**TASK INSTRUCTIONS**
Counting only lines of the listing below that hold the word "size", give the total and nothing else.

**DATA PROVIDED**
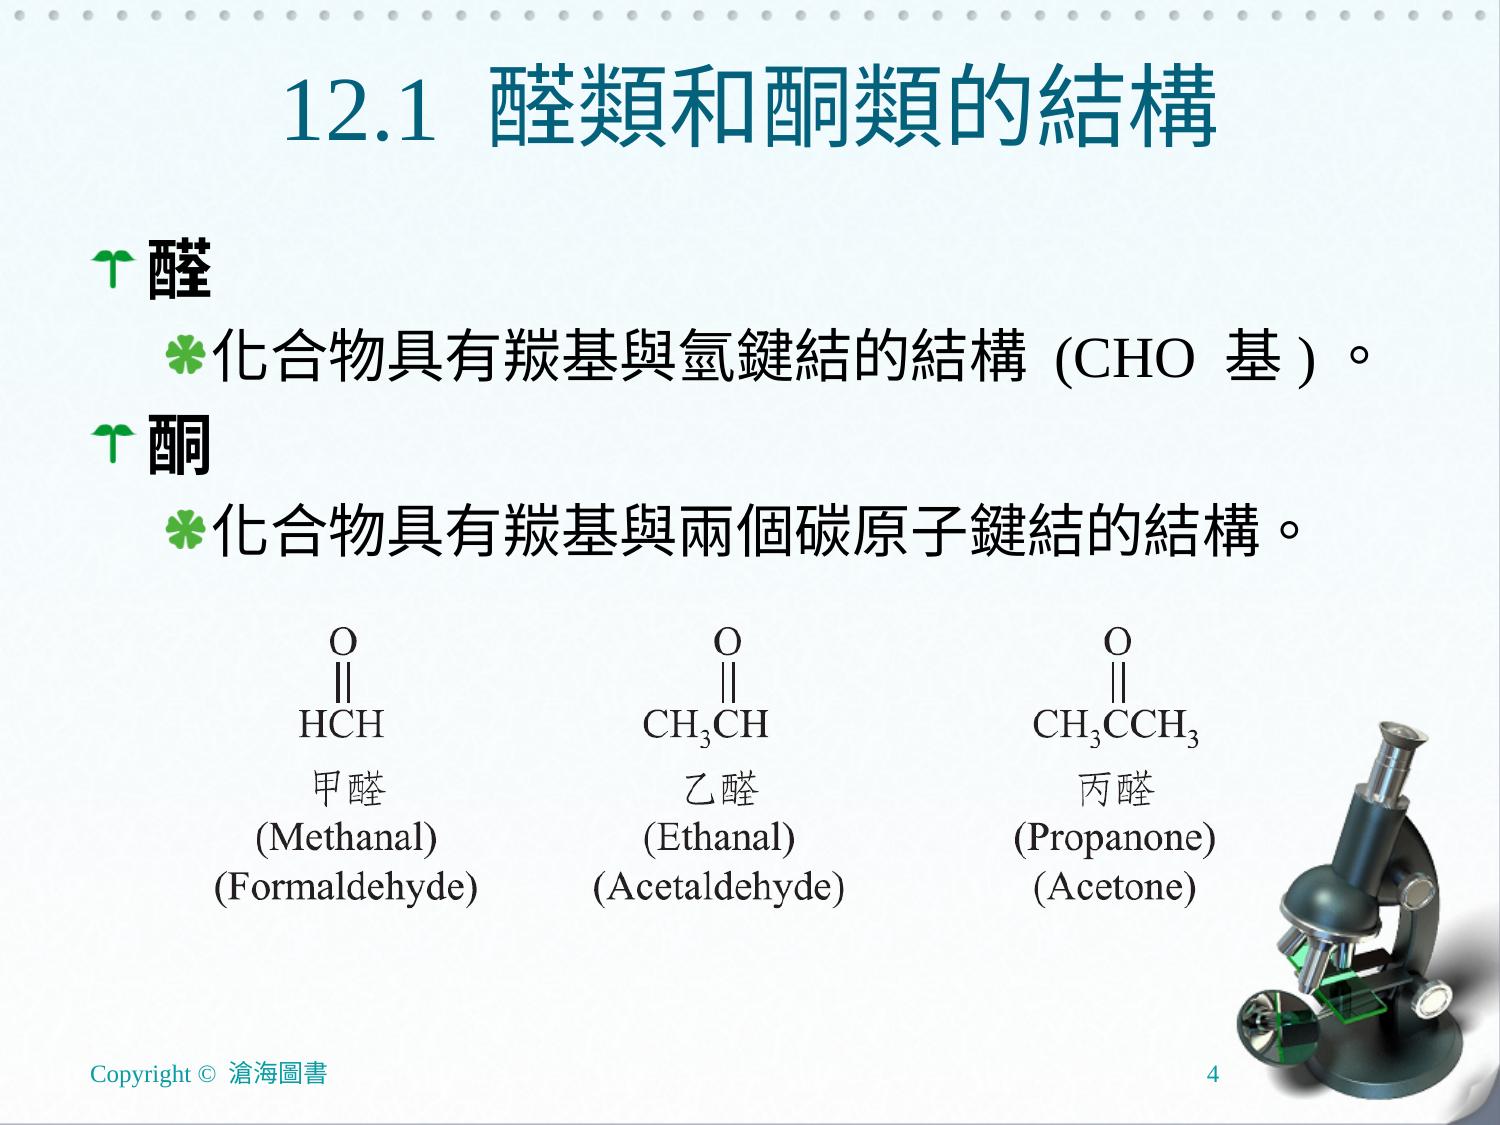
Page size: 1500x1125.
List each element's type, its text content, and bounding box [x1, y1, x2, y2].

slide_number 4 [1074, 1042, 1235, 1103]
picture [0, 0, 1500, 1125]
list 醛 化合物具有羰基與氫鍵結的結構 (CHO 基)。 酮 化合物具有羰基與兩個碳原子鍵結的結構。 [75, 219, 1425, 1005]
slide_number Copyright © 滄海圖書 [75, 1042, 425, 1103]
title 12.1 醛類和酮類的結構 [75, 0, 1425, 209]
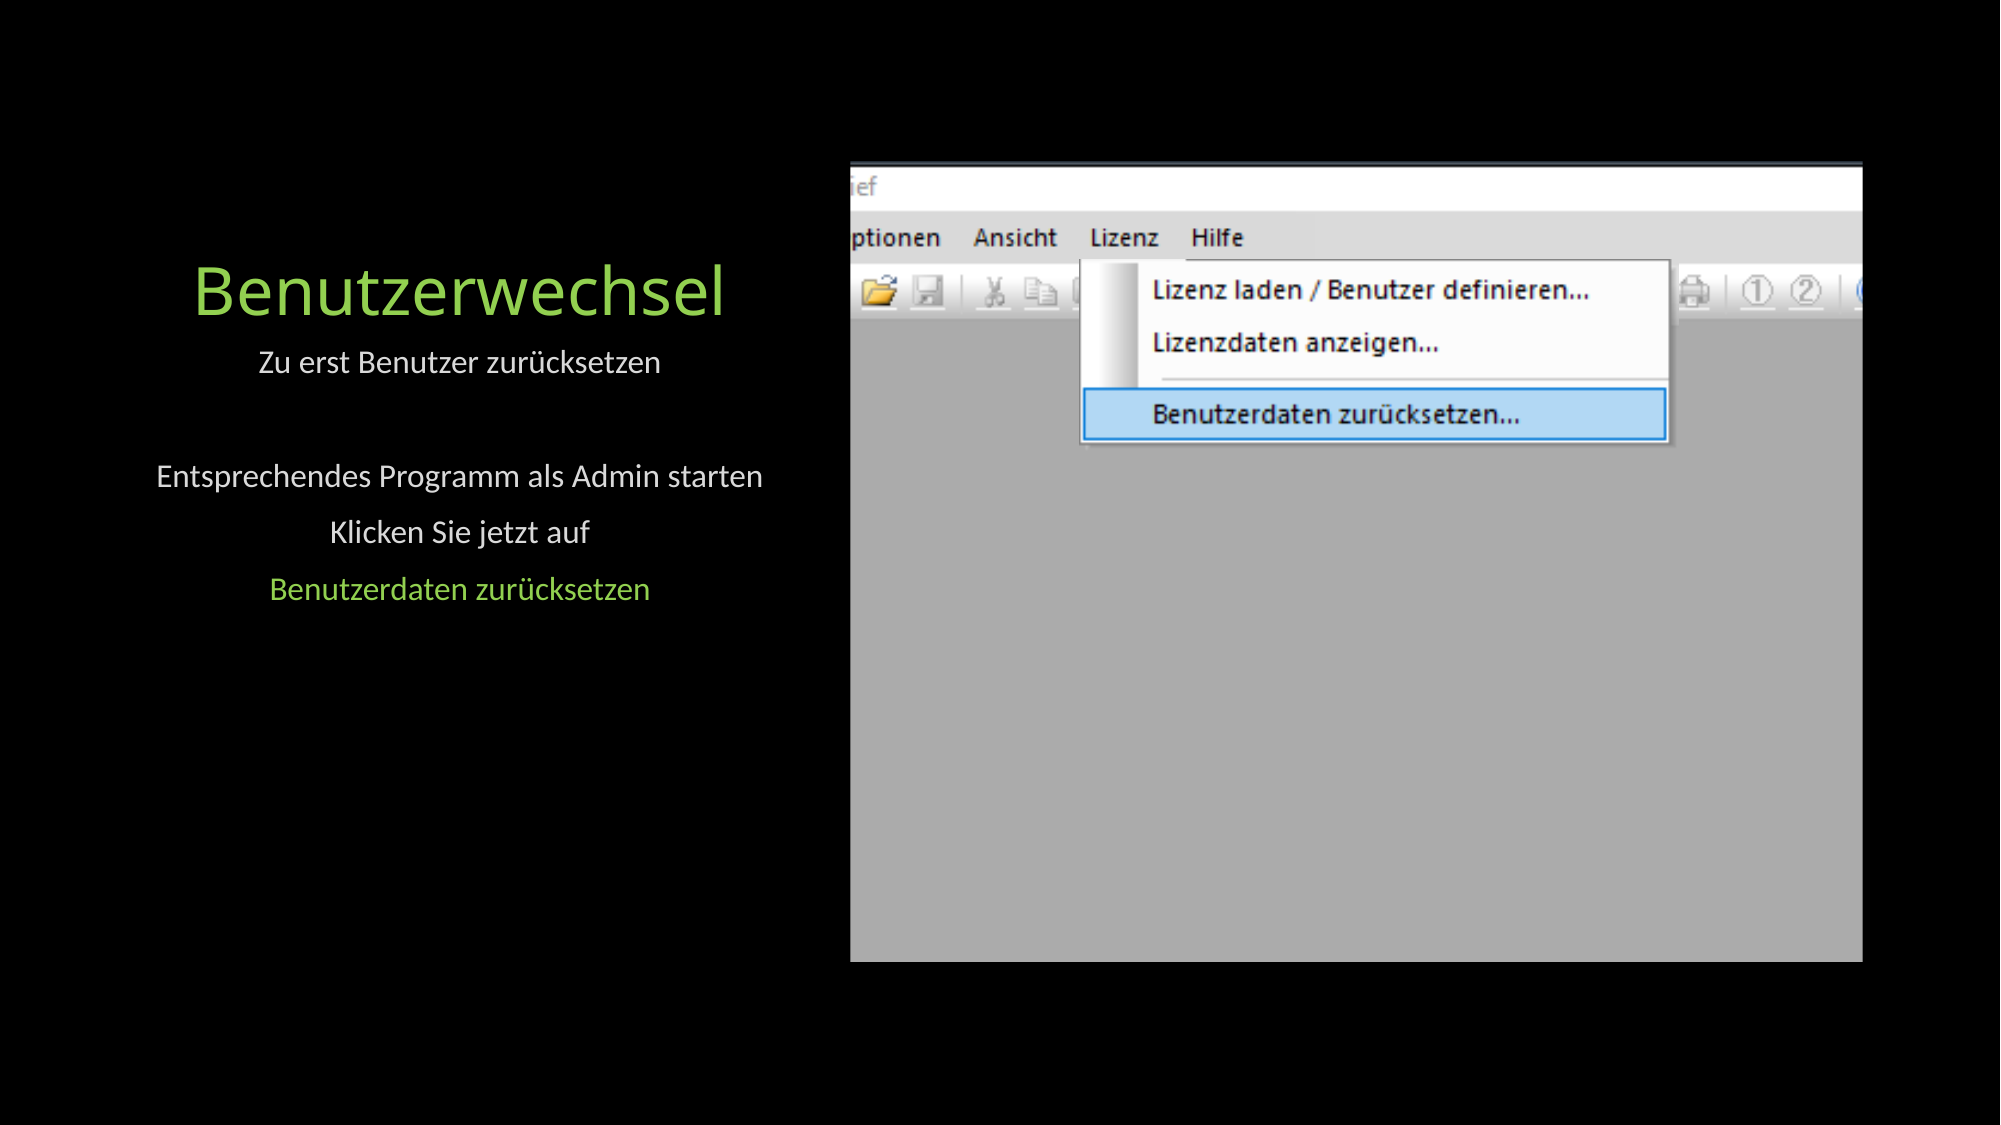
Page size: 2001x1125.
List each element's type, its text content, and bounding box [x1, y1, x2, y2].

title Benutzerwechsel [137, 75, 783, 337]
picture [850, 161, 1863, 962]
list Zu erst Benutzer zurücksetzen Entsprechendes Programm als Admin starten Klicken Sie jetzt auf Benutzerdaten zurücksetzen [137, 337, 783, 963]
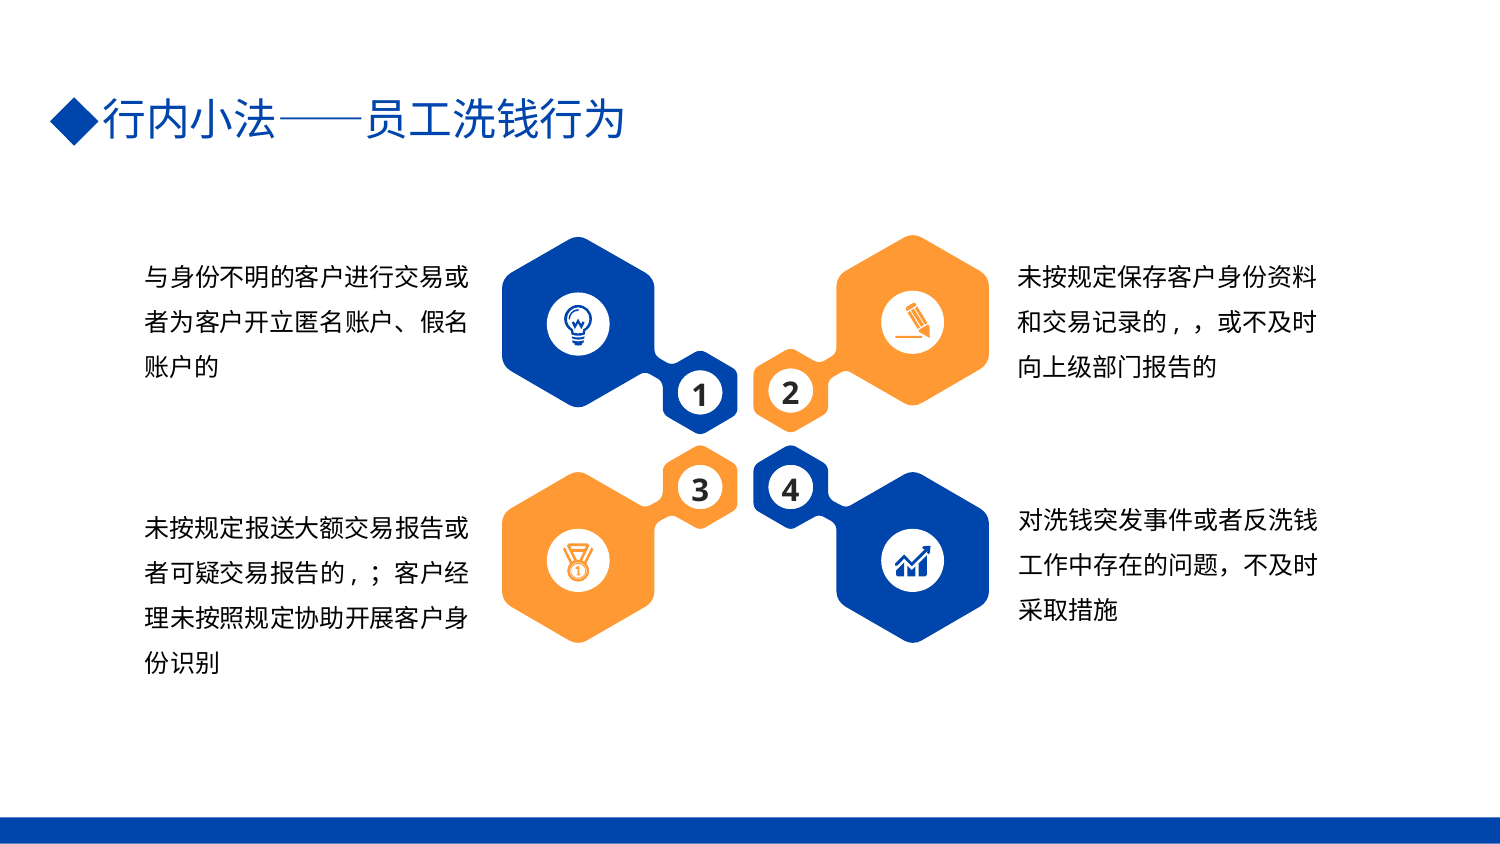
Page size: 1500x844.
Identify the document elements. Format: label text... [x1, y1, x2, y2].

text_box 与身份不明的客户进行交易或者为客户开立匿名账户、假名账户的 [133, 241, 486, 388]
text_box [486, 171, 1012, 697]
text_box 未按规定报送大额交易报告或者可疑交易报告的, ；客户经理未按照规定协助开展客户身份识别 [133, 492, 486, 684]
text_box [753, 234, 989, 433]
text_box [501, 444, 738, 644]
text_box 对洗钱突发事件或者反洗钱工作中存在的问题，不及时采取措施 [1012, 484, 1350, 631]
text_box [753, 444, 989, 644]
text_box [501, 236, 738, 435]
text_box 行内小法——员工洗钱行为 [87, 84, 821, 152]
text_box 未按规定保存客户身份资料和交易记录的, ，或不及时向上级部门报告的 [1012, 241, 1338, 388]
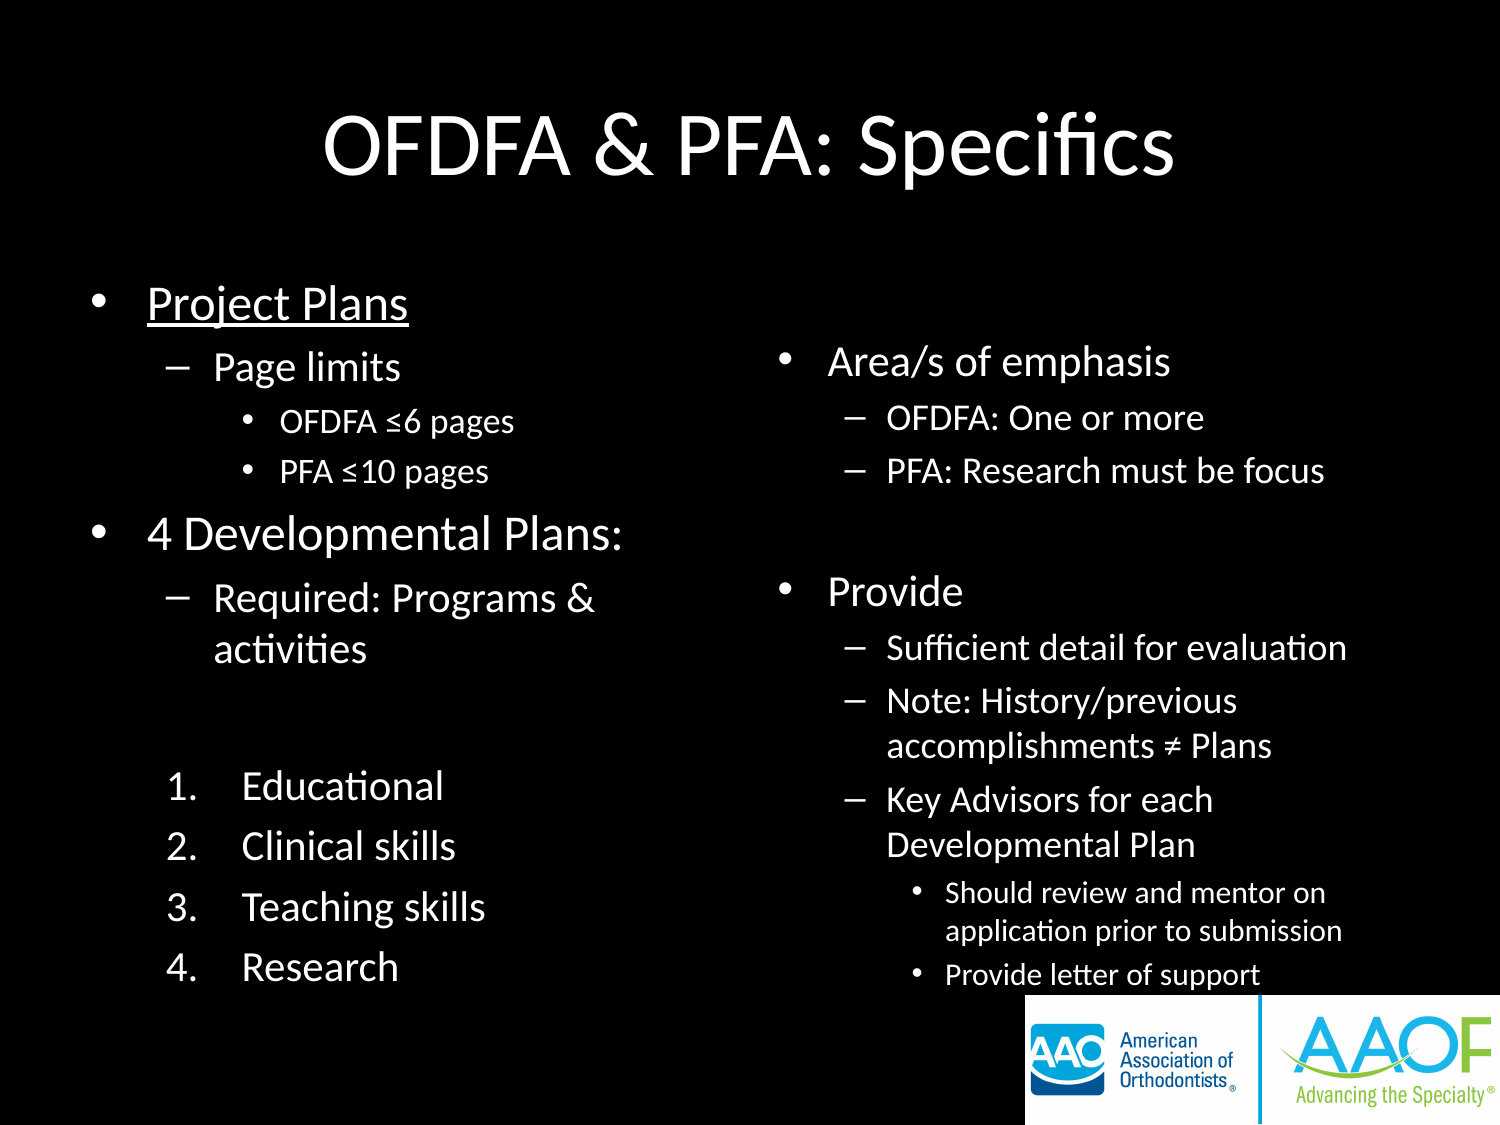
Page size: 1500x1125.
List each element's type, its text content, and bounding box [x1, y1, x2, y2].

**COMPLETED TASK**
4